===== RECORDS TO PROCESS =====

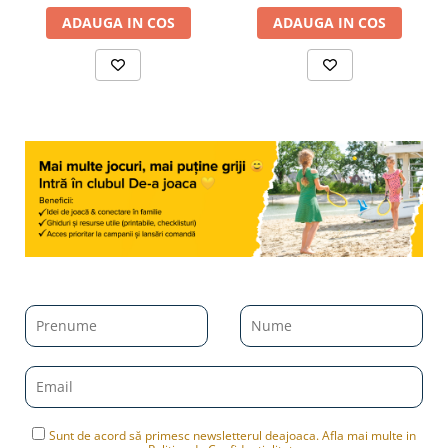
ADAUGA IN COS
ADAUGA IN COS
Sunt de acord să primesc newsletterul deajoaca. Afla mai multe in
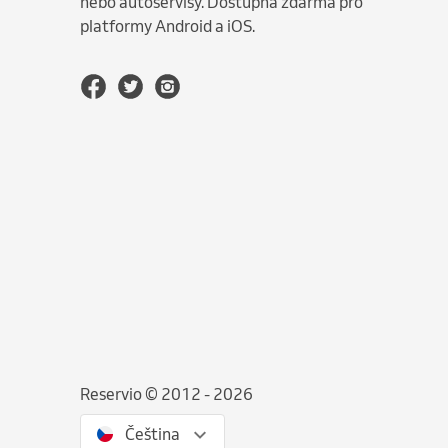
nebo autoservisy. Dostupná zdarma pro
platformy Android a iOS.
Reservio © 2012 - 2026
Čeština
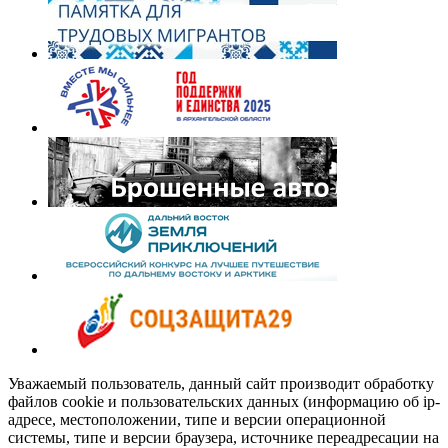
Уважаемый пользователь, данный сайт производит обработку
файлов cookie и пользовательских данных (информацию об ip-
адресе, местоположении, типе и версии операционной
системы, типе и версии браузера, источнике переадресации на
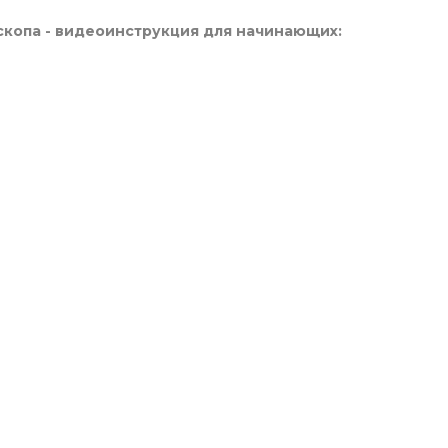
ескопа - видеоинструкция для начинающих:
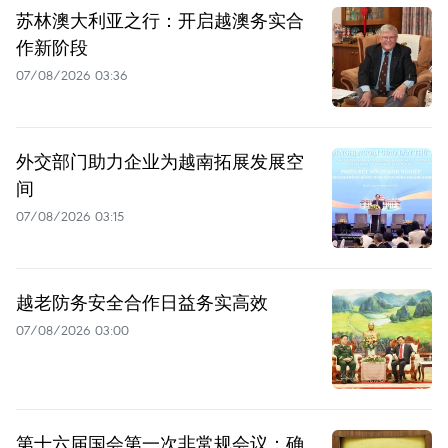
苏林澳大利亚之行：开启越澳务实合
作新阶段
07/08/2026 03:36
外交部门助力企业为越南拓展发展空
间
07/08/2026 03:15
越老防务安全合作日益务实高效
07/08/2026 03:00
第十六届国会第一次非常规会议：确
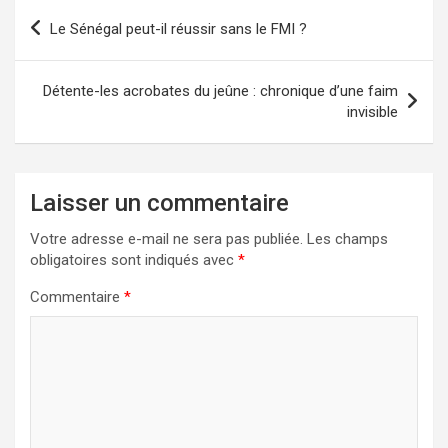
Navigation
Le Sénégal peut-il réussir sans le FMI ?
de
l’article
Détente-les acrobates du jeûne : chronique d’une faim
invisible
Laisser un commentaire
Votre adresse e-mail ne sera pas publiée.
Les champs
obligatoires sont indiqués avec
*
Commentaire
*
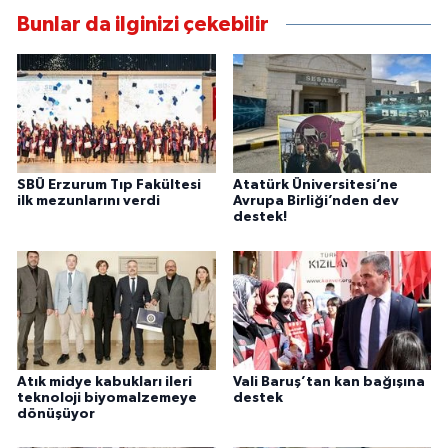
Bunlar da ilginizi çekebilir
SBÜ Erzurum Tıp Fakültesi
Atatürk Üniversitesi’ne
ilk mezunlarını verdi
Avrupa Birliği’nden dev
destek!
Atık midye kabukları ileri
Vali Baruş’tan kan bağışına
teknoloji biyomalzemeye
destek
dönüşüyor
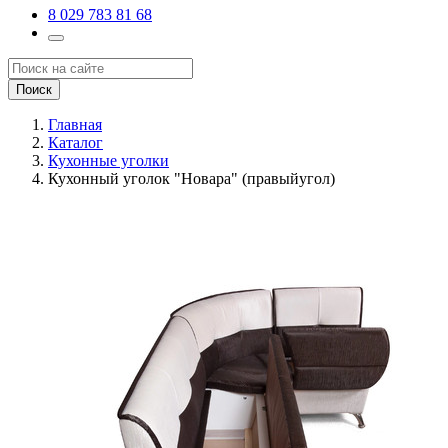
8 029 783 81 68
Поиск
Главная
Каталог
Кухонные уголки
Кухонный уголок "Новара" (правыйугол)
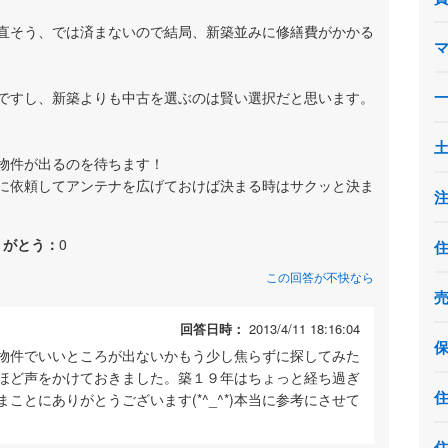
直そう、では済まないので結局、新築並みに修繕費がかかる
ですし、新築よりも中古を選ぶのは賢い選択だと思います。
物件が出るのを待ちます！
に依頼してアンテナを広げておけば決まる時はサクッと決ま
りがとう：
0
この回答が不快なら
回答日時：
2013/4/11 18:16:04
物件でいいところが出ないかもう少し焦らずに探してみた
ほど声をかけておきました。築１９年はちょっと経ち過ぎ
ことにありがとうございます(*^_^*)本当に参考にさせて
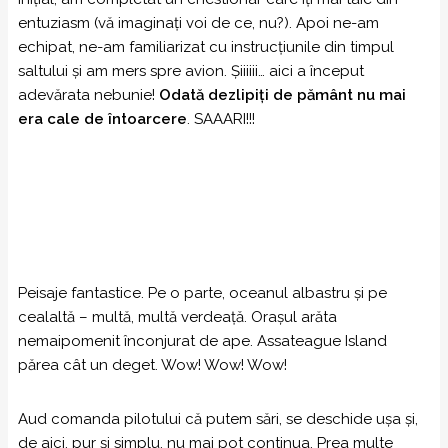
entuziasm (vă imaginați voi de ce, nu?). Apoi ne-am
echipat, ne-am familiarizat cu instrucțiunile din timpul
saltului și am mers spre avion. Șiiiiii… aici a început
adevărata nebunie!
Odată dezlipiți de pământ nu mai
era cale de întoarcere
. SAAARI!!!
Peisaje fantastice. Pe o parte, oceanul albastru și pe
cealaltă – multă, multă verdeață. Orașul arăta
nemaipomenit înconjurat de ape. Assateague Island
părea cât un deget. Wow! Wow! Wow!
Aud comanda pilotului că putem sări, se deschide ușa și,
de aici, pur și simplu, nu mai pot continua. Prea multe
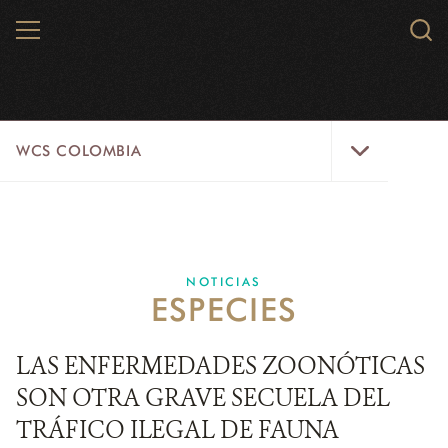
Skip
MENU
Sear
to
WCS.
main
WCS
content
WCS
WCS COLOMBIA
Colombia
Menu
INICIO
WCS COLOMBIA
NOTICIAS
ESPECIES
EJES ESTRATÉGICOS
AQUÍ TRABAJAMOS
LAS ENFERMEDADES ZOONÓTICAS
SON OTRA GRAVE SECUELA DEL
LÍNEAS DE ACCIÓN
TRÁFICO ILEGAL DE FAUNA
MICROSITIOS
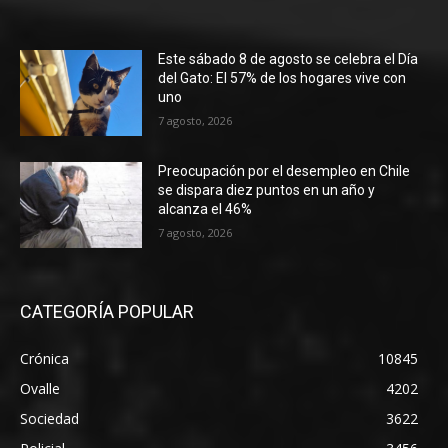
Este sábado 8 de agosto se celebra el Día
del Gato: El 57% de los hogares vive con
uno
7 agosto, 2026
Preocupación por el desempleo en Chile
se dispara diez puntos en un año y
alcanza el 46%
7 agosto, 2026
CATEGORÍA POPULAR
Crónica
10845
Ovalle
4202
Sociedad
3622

=====

Exactly the lines from the one containing "LÍNEAS DE ACCIÓN" through the last line of the material above, both included and free of pictures, should make up your answer, please.

▶ _RESULT OF THE EXERCISE_
LÍNEAS DE ACCIÓN
TRÁFICO ILEGAL DE FAUNA
MICROSITIOS
Este sábado 8 de agosto se celebra el Día
del Gato: El 57% de los hogares vive con
uno
7 agosto, 2026
Preocupación por el desempleo en Chile
se dispara diez puntos en un año y
alcanza el 46%
7 agosto, 2026
CATEGORÍA POPULAR
Crónica
10845
Ovalle
4202
Sociedad
3622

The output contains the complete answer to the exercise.